La confusion, volontaire ou non, intentionnelle ou pas, entre économie sociale et entreprises solidaires ne doit pas non plus aboutir à ce que de grandes entreprises fassent du social washing à bon compte. Le chantier des Social Impact Bonds, en ce domaine, a donné lieu à beaucoup d’interrogations et à une nécessité de clarification. Certaines entreprises de l’économie sociale, notamment les plus fragiles d’entre elles, en cette période de pénurie d’argent public, ont besoin de nouvelles possibilités de financement. Des capitaux privés peuvent y pourvoir, mais des garanties sont alors nécessaires, et ces entreprises ont encore plus besoin d’accéder à des financements européens appropriés.

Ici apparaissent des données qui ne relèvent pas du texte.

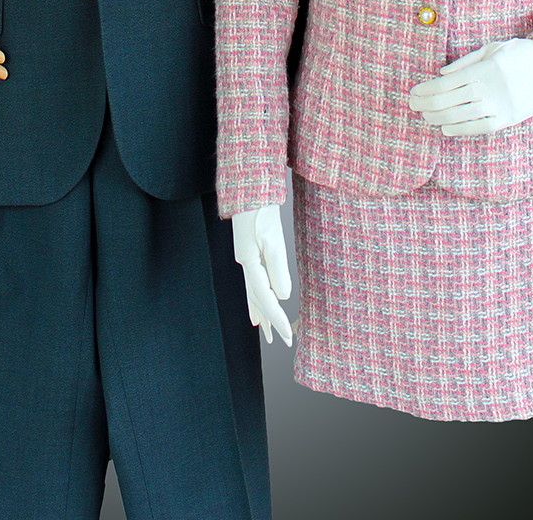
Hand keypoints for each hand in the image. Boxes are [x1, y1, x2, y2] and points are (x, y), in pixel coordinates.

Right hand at [231, 203, 292, 345]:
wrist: (250, 189)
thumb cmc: (262, 211)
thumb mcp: (273, 240)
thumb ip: (278, 269)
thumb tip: (283, 296)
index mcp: (249, 262)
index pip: (264, 297)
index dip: (276, 318)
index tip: (287, 336)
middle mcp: (245, 263)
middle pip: (256, 299)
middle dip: (270, 321)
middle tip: (281, 342)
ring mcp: (246, 258)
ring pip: (253, 292)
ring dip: (261, 312)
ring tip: (266, 332)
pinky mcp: (250, 251)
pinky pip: (253, 282)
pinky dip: (256, 297)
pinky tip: (258, 304)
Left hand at [408, 37, 532, 135]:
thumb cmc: (520, 54)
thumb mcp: (493, 48)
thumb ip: (466, 61)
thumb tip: (441, 74)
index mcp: (485, 69)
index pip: (447, 83)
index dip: (427, 89)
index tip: (414, 92)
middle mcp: (491, 89)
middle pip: (450, 100)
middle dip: (427, 103)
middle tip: (412, 104)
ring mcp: (501, 105)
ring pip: (462, 115)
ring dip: (439, 117)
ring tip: (425, 116)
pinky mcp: (510, 118)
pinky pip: (481, 127)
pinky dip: (461, 129)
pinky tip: (446, 128)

Je vais insister une fois encore sur la nécessité de travailler à un statut qui soit commun à l’ensemble de ces entreprises, à savoir un statut de société de personnes (en anglais, les Personal Companies). Un tel statut ne réglerait pas tout, mais c’est un des plus sûrs moyens de permettre à ces entreprises de faire reconnaître leur spécificité, de ne pas les obliger à se dissoudre dans le modèle dominant de la société de capitaux. Notamment quand elles exercent des activités transfrontalières, elles veulent étendre leurs activités à l’international. C’est un moyen de sauvegarder leur spécificité.

Les entreprises de l’économie sociale et solidaire privilégient le long terme et le réinvestissement des bénéfices, et non la course au profit et la rentabilité à court terme. Elles sont sans doute, de ce fait même, porteuses d’innovations sociales autant qu’économiques. Elles sont fortement créatrices d’emplois. Ce secteur, qui contribue de façon essentielle à la promotion d’un modèle de croissance et de développement plus durable et inclusif, non seulement dans l’Union européenne, mais aussi partout dans le monde, a besoin d’un cadre approprié pour se développer.

Alors il est temps aujourd’hui de développer et de proposer un plan ambitieux pour les entreprises de l’économie sociale et solidaire, dont la diversité doit être garantie, et j’aimerais savoir pourquoi, Madame la Commissaire, vous considérez qu’il n’est pas temps de le faire, comme vous venez de le dire?

Les contributions s’accumulent, les propositions de la Commission restent très en deçà de ce que nous pouvons attendre. Il est temps d’agir pour l’économie sociale et solidaire. Elle le mérite.